# What do you do post-Uber?



## QuietViolence (Aug 24, 2014)

So I'm doing my very best to escape Uber at this point, as I want something a bit more stable and a bit less...um, evil, frankly. But I'm sitting here filling out my job application, and I'm being asked questions that I have no way to answer. Things like supervisor's name and phone number, and what was my starting base salary?

The thing is my employment history BEFORE Uber was probably enough to make my potential employers run to the hills, but I REALLY want this job. What would you guys put down for questions like that? I mean, I'm sure I can explain better in an interview (tomorrow, by the way), but on paper, there's really no way to account for the last year of my life.


----------



## Brohdr (Jan 9, 2015)

"Things like supervisor's name and phone number"

Something along the lines of Satan or.. Purgatory may suffice here?


----------



## QuietViolence (Aug 24, 2014)

Brohdr said:


> Something along the lines of Satan or.. Purgatory may suffice here?


It's not that I don't agree with you, though frankly, we don't want to give Satan a bad name by associating the Dark Lord with Uber, but feasible suggestions would also be helpful.


----------



## Crownan (Jul 28, 2014)

The simple answer is that you were self-employed. You ran your own transportation services company. Uber/Lyft has nothing to do with your job application. Your gross is your 1099.
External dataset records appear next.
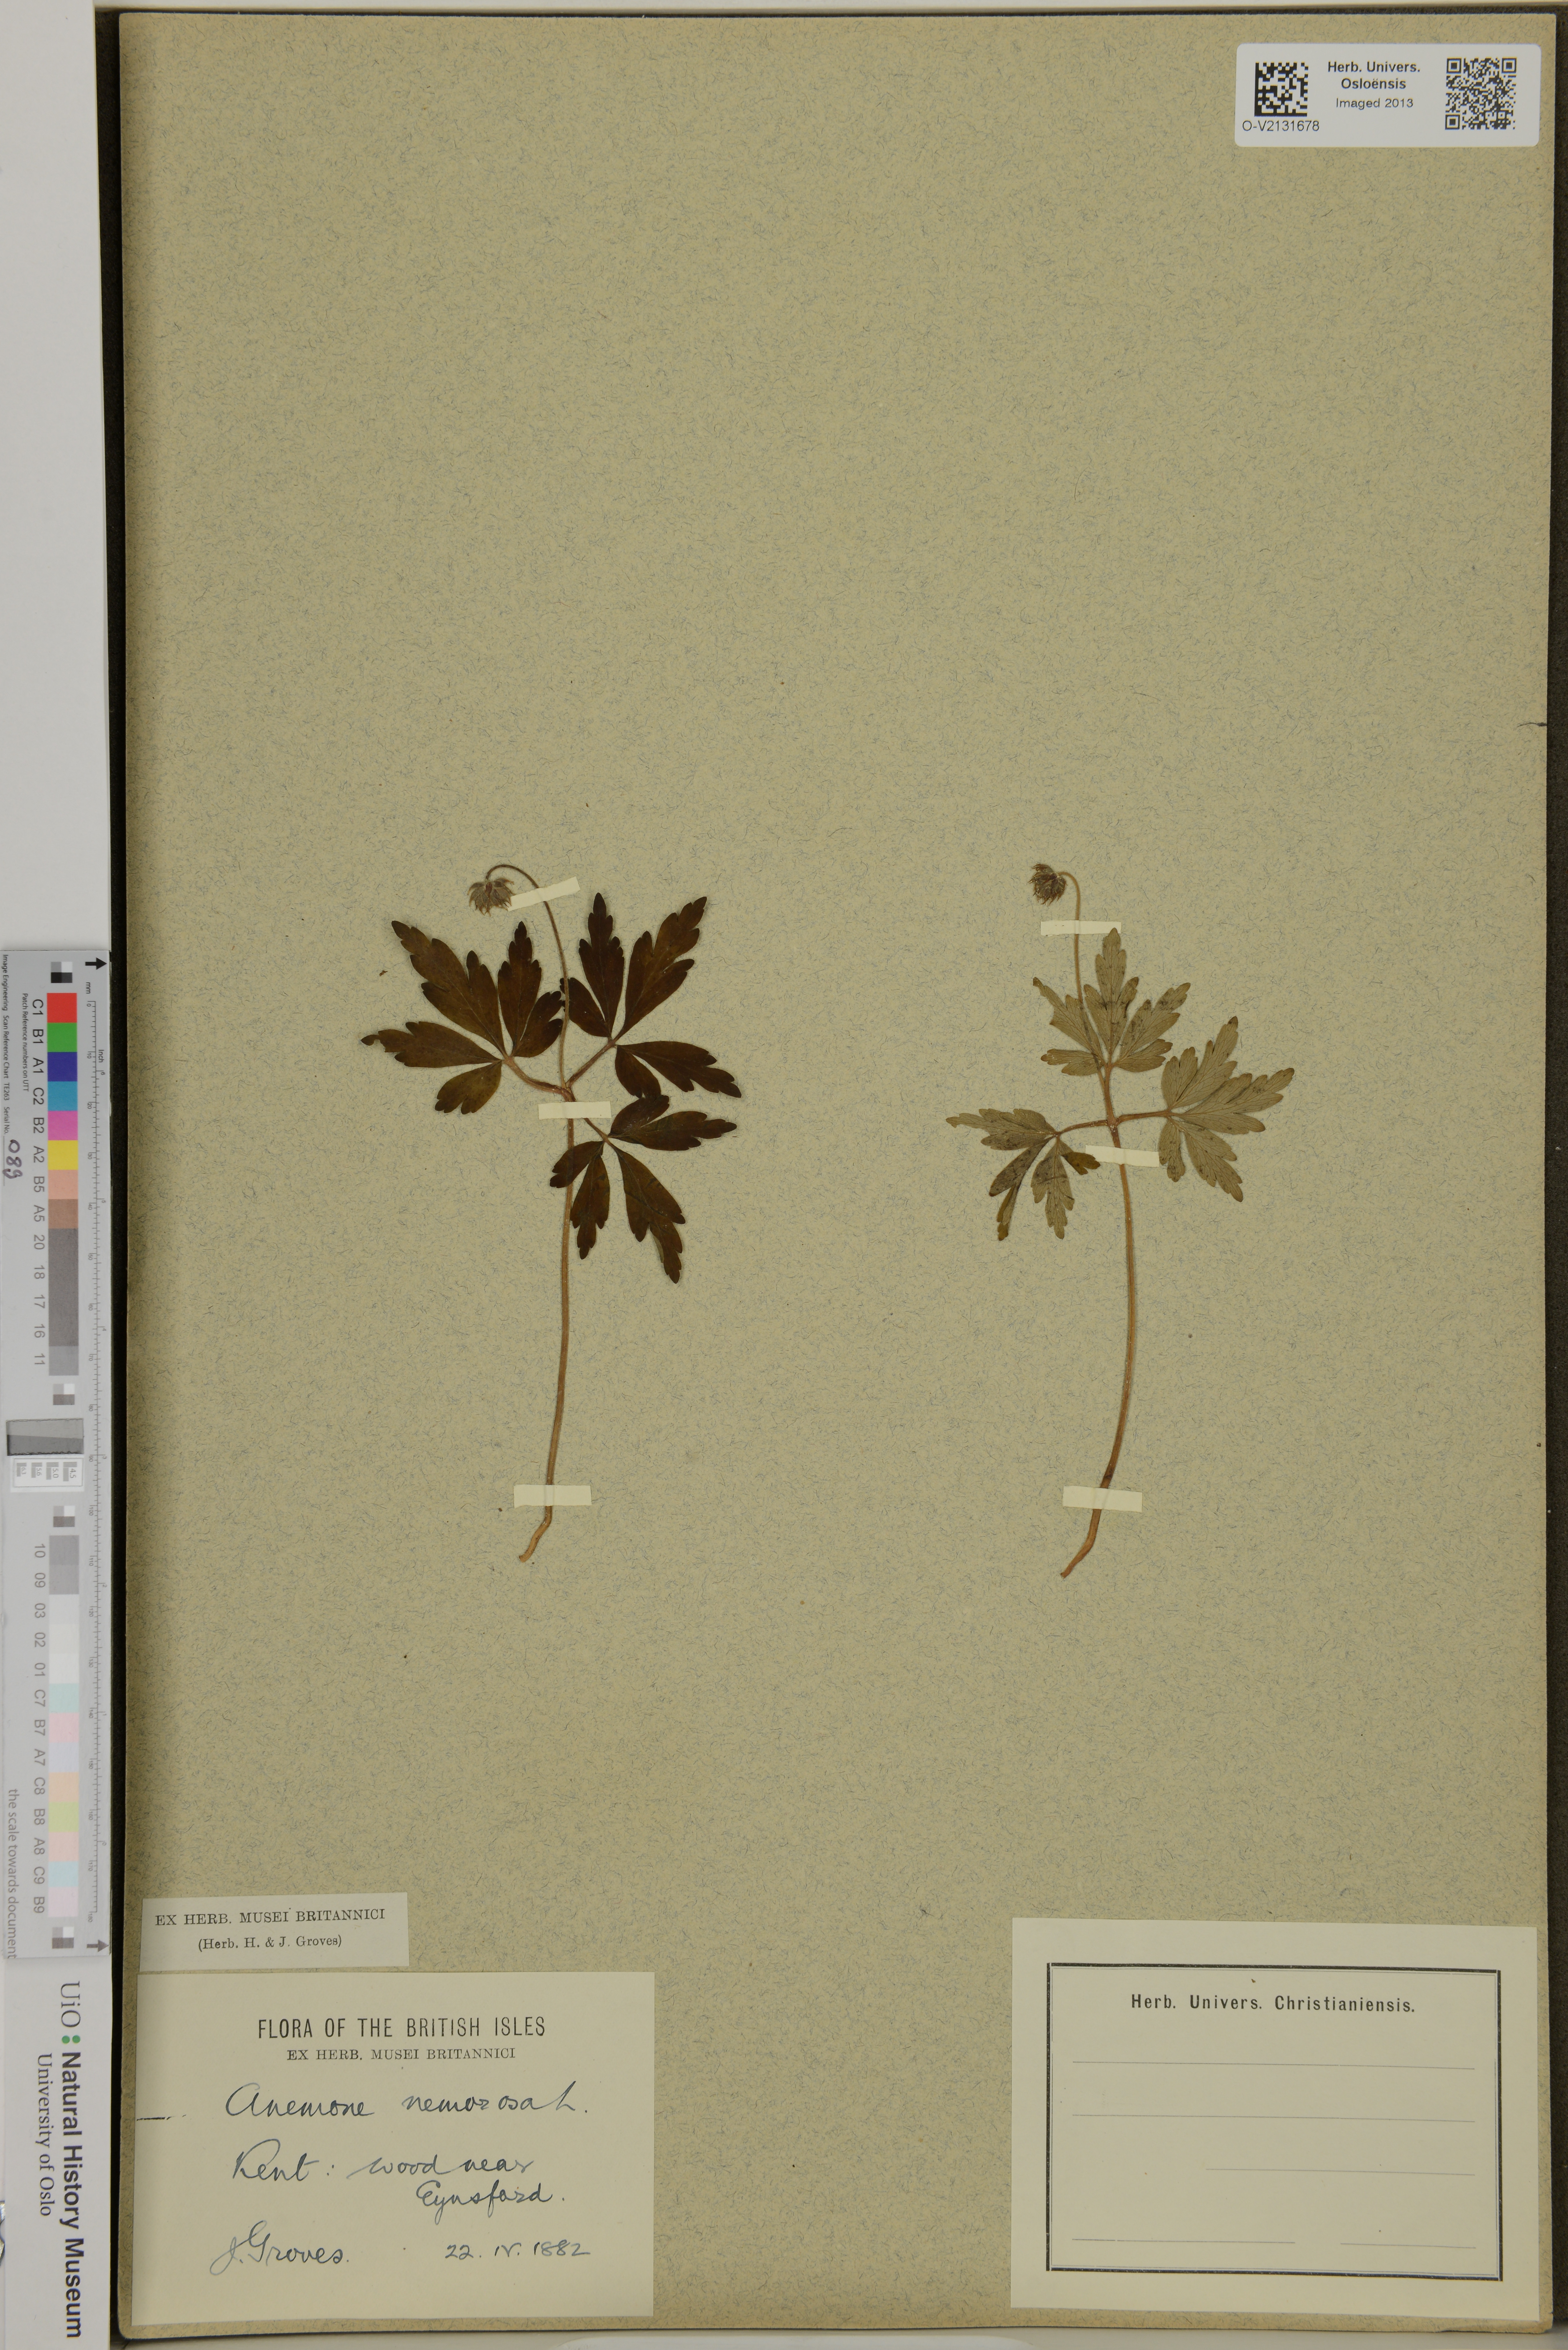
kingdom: Plantae
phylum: Tracheophyta
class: Magnoliopsida
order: Ranunculales
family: Ranunculaceae
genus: Anemone
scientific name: Anemone nemorosa
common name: Wood anemone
You can list Uber/Lyft as some of your clients. But they will never acknowledge you as an employee.


----------



## Crownan (Jul 28, 2014)

Some other tips/info. If you never created a fictitious name, incorporated, etc. then the company name is always your name. Your clients (in this case Uber) are under no obligation to provide references, attest to your quality of work, or communicate with your potential employer for any reason. They were not your employer and therefore do not have to comply with regulations regarding such inquiries. You can provide 1099's from each company (or invoices, etc.) to prove that they did do business with your company (you), however.

Good luck!


----------